The listing is to be repeated exactly, and its pictures are to be left out.

• _Collected material_
BEGIN

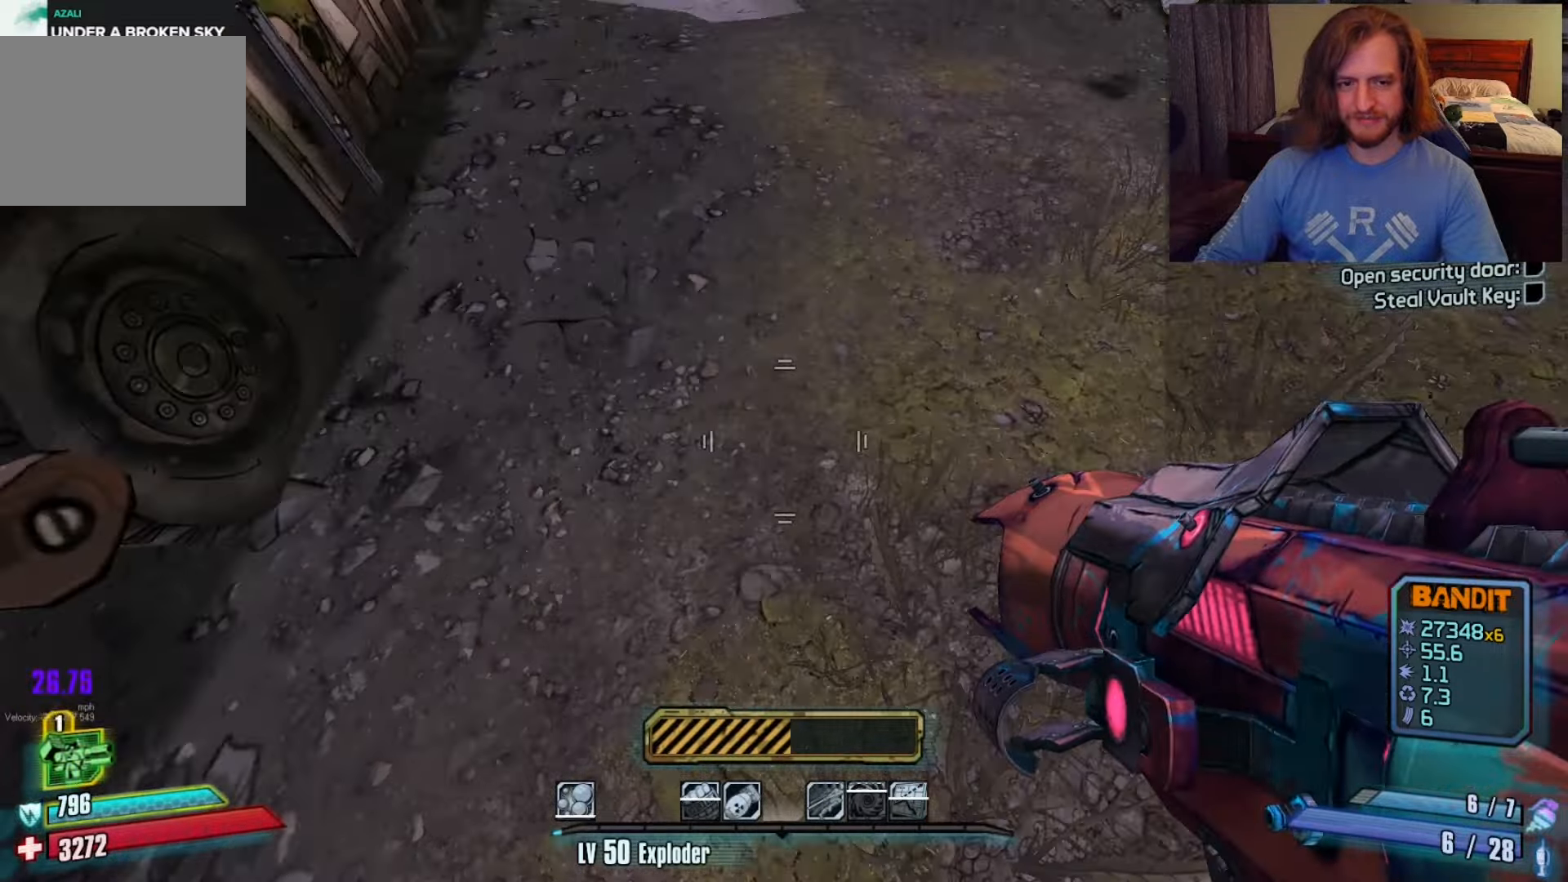
{"keys": ["a", "w"], "mouse": [], "events": [[33, "mouse_left", "down"], [83, "c", "down"], [133, "x", "down"], [183, "mouse_left", "up"], [233, "c", "up"], [233, "x", "up"], [233, "z", "down"], [267, "z", "up"], [417, "w", "down"], [467, "a", "down"]]}
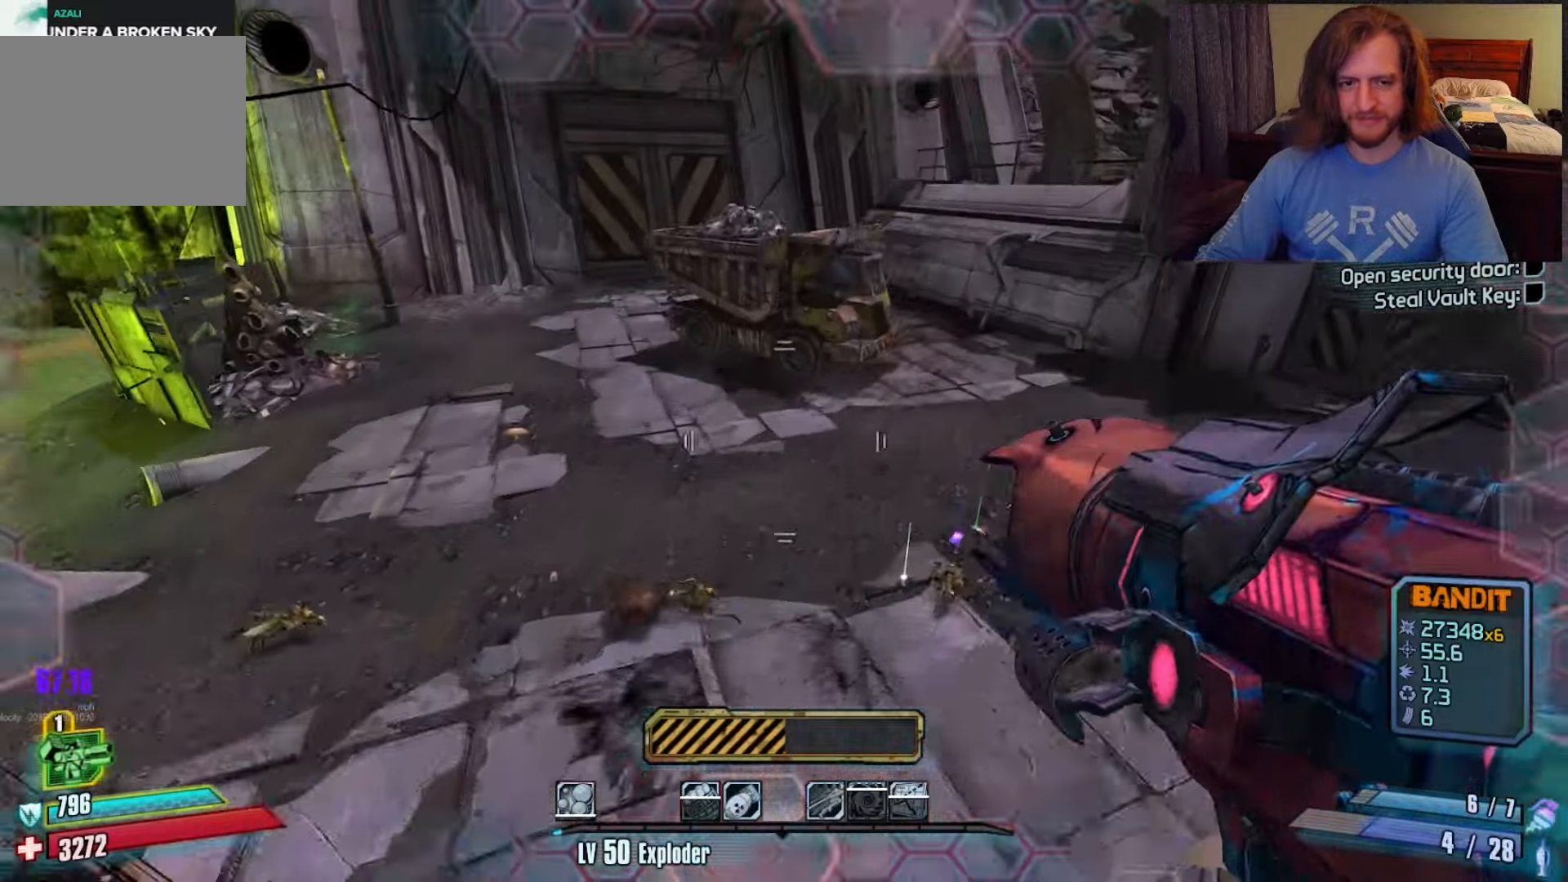
{"keys": ["a", "w"], "mouse": [], "events": []}
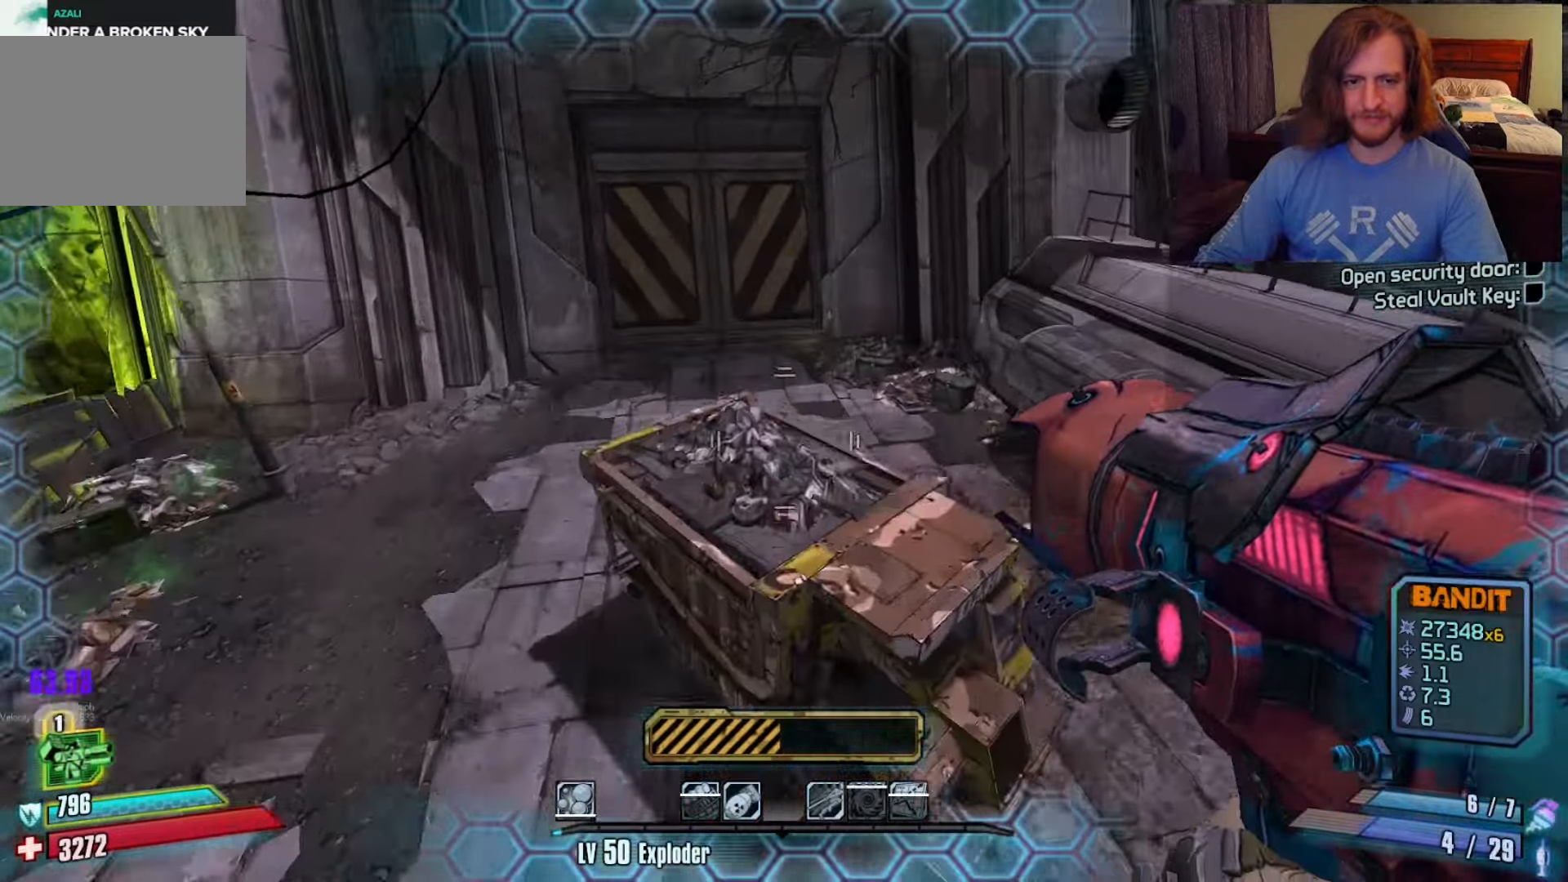
{"keys": [], "mouse": [], "events": [[133, "a", "up"], [233, "w", "up"]]}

END

• _The answer_
{"keys": ["a", "w"], "mouse": [], "events": [[33, "mouse_left", "down"], [83, "c", "down"], [133, "x", "down"], [183, "mouse_left", "up"], [233, "c", "up"], [233, "x", "up"], [233, "z", "down"], [267, "z", "up"], [417, "w", "down"], [467, "a", "down"]]}
{"keys": ["a", "w"], "mouse": [], "events": []}
{"keys": [], "mouse": [], "events": [[133, "a", "up"], [233, "w", "up"]]}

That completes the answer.